The Proctor family was very rightfully hoping to see new legislation enacted so as to identify and monitor potentially dangerous attitudes and behaviours in young students.
The family wants what the De Patie family wanted — to prevent something like this from happening to someone else, and to give at least some meaning to the needless death and widespread heartbreak it resulted in.
Unfortunately, there were election campaigns building when Kimberly’s killers were tried, so nothing was done.
Regional police service would be the answer
I am sure I speak for many, and it has been mentioned in this paper many times, when I say that the entire Capital Regional District should be funding the policing in downtown Victoria, not just the municipalities of Victoria and Esquimalt.
It is certainly not the downtown residents alone that are using up the city police’s time and energy. People are downtown to party etc. far more than in other municipalities.
I just hope that the very capable Chief Del Manak gets his wish for a regional policing policy, and is relieved of the totally unfair burden he now shoulders of trying to police Victoria proper with such limited resources.
ICBC remains a muddle to this driver
This week my car was hit at Hillside shopping centre, parked as I was off getting groceries.
I returned to find the owner of the guilty vehicle writing me a note with details etc. We exchanged notes and she was fully co-operative. My car has surface damage but it will certainly require a visit to a body shop.
I rang ICBC to file a claim which went well enough and I was given a claim number. The agent then told me I needed to contact my private insurer to arrange repair, etc.
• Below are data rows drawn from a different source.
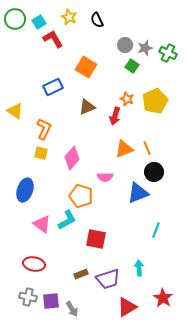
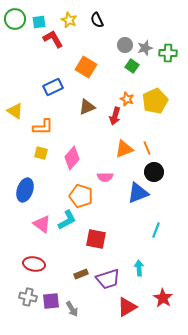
yellow star: moved 3 px down
cyan square: rotated 24 degrees clockwise
green cross: rotated 24 degrees counterclockwise
orange L-shape: moved 1 px left, 2 px up; rotated 65 degrees clockwise
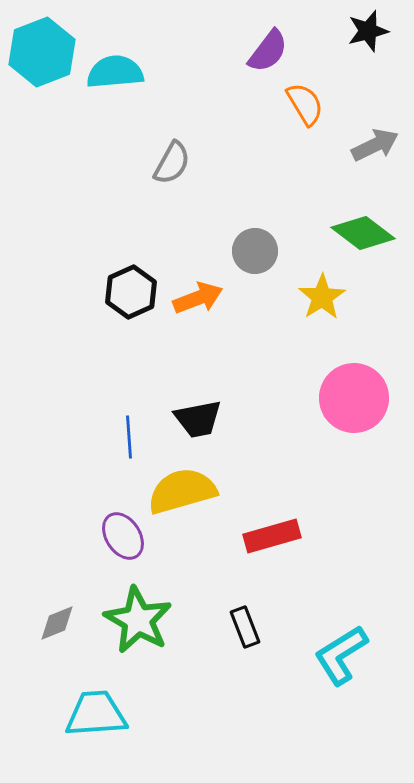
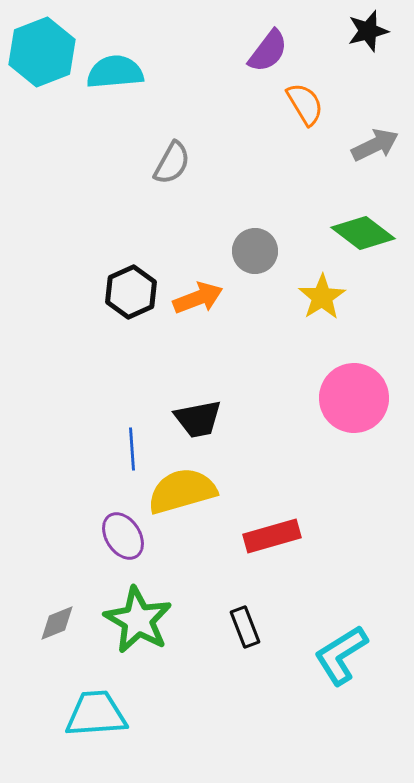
blue line: moved 3 px right, 12 px down
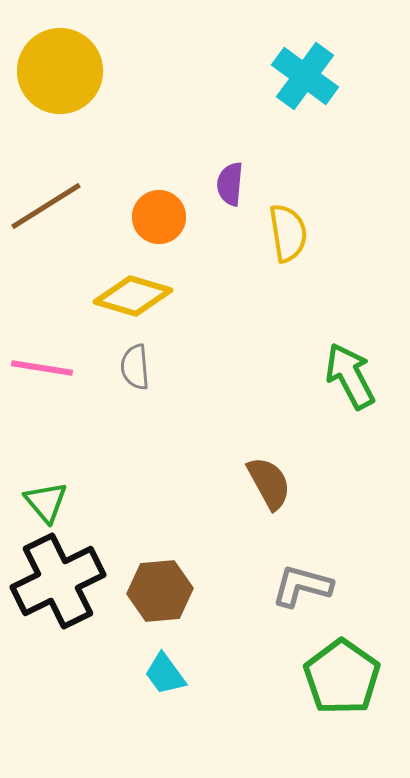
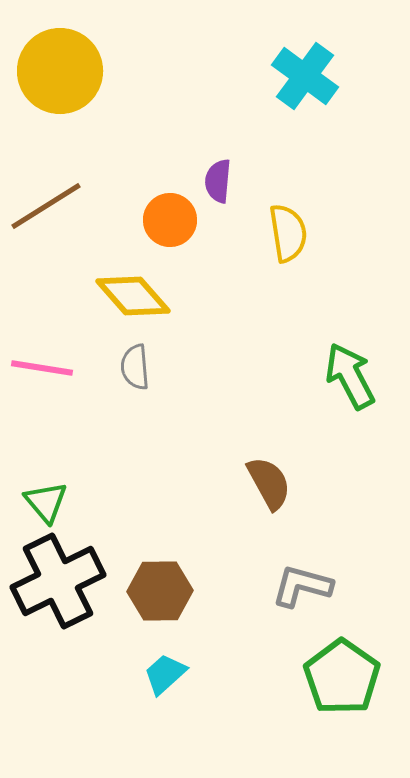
purple semicircle: moved 12 px left, 3 px up
orange circle: moved 11 px right, 3 px down
yellow diamond: rotated 32 degrees clockwise
brown hexagon: rotated 4 degrees clockwise
cyan trapezoid: rotated 84 degrees clockwise
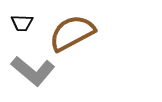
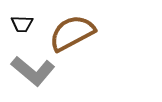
black trapezoid: moved 1 px down
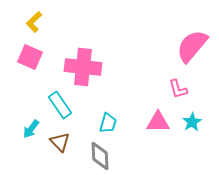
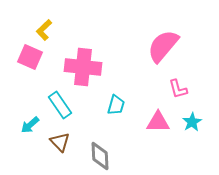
yellow L-shape: moved 10 px right, 8 px down
pink semicircle: moved 29 px left
cyan trapezoid: moved 8 px right, 18 px up
cyan arrow: moved 1 px left, 4 px up; rotated 12 degrees clockwise
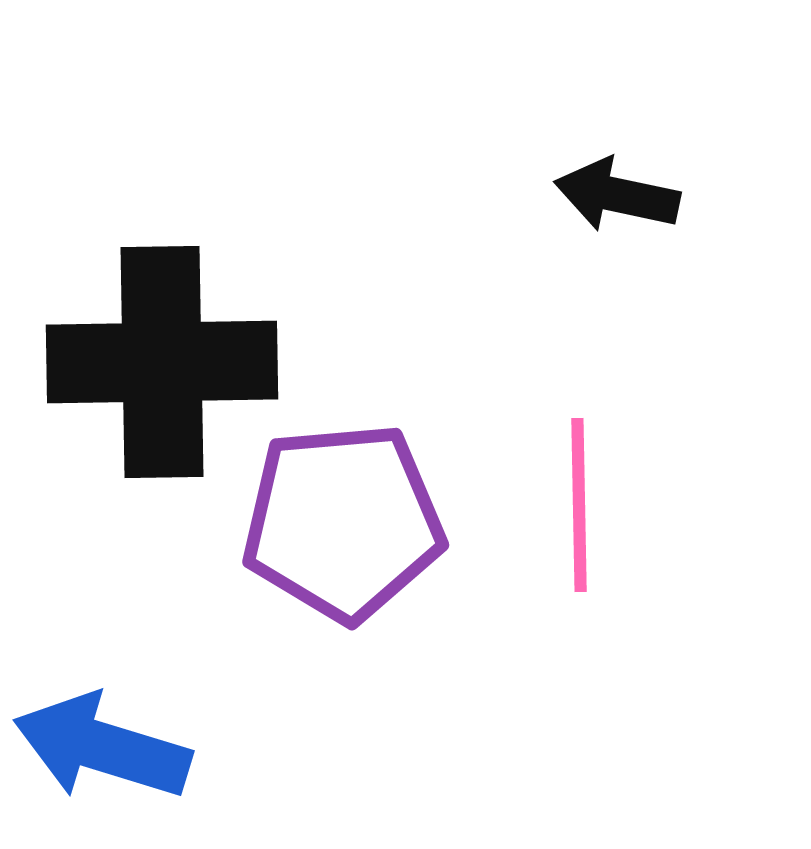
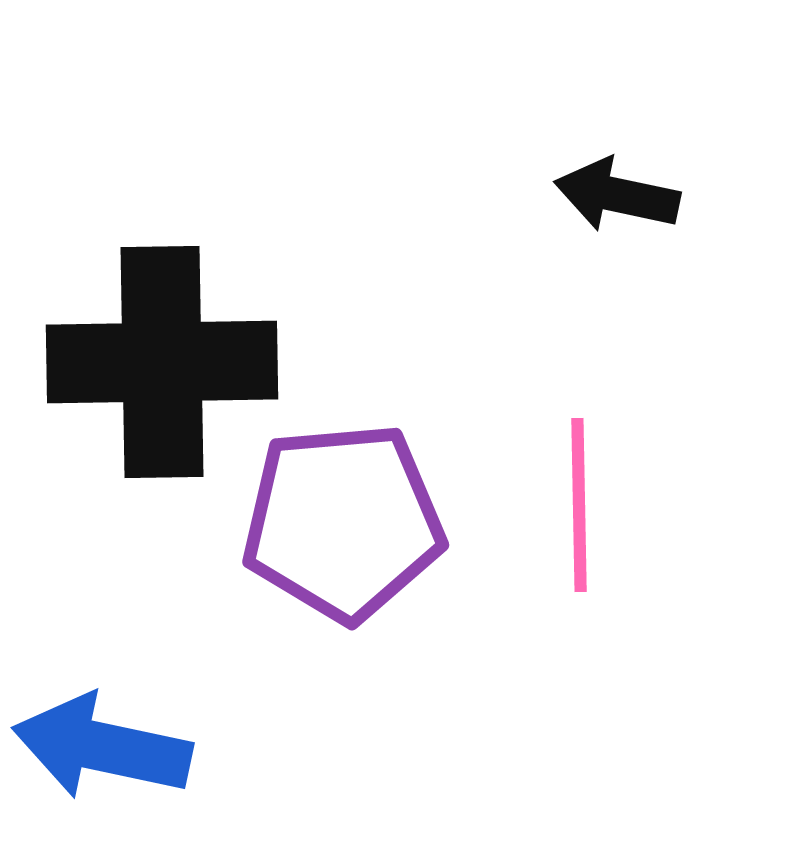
blue arrow: rotated 5 degrees counterclockwise
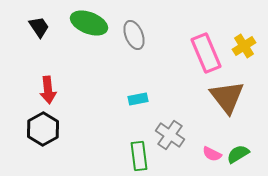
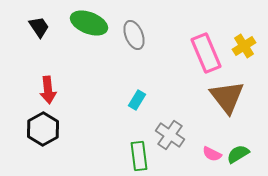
cyan rectangle: moved 1 px left, 1 px down; rotated 48 degrees counterclockwise
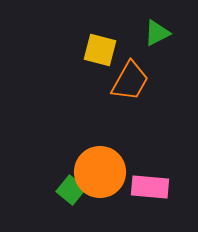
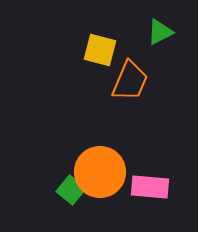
green triangle: moved 3 px right, 1 px up
orange trapezoid: rotated 6 degrees counterclockwise
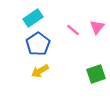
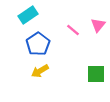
cyan rectangle: moved 5 px left, 3 px up
pink triangle: moved 1 px right, 2 px up
green square: rotated 18 degrees clockwise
I asked why given that I was not at fault at all in this case and commented that it should be the other person’s insurer who deals with it, and not mine. I was told this is not how it works.
So I rang my insurer and repeated most of the details I had given ICBC. I was given a second claim number and directed to an approved body shop which could do the repair.
I was graciously told that the deductible on my insurance would be waived as I was not at fault in the accident.
So I had to deal with two agencies providing much the same information and made to feel that I somehow shared responsibility in this whole affair, even though I am totally the innocent party.
This on top of the inconvenience of having to have my vehicle repaired. If this is what ICBC’s no-fault insurance is all about, I want no part of it.
Greater density will not make us better
Victoria council is planning on rezoning the entire city to make it easier to build what they call “missing middle” housing. Although they think that all these additional people will ride bicycles instead of driving cars, they are living in a fantasy world.
We are an automobile-centric society. When the price of gasoline climbed to hitherto unimaginable heights (more than $2 a litre), economic theory suggests that people would seek alternative means to get around. From my observations, traffic remained as heavy as ever.
Do we need more densification? The population density of Victoria is already 4,722 per square kilometre, higher than Toronto (4,428), but less than Vancouver (5,700). And unlike those other cities, we do not have even one rapid transit station.
Victoria is arguably the most livable city in Canada. But would it remain that way if we keep increasing its density?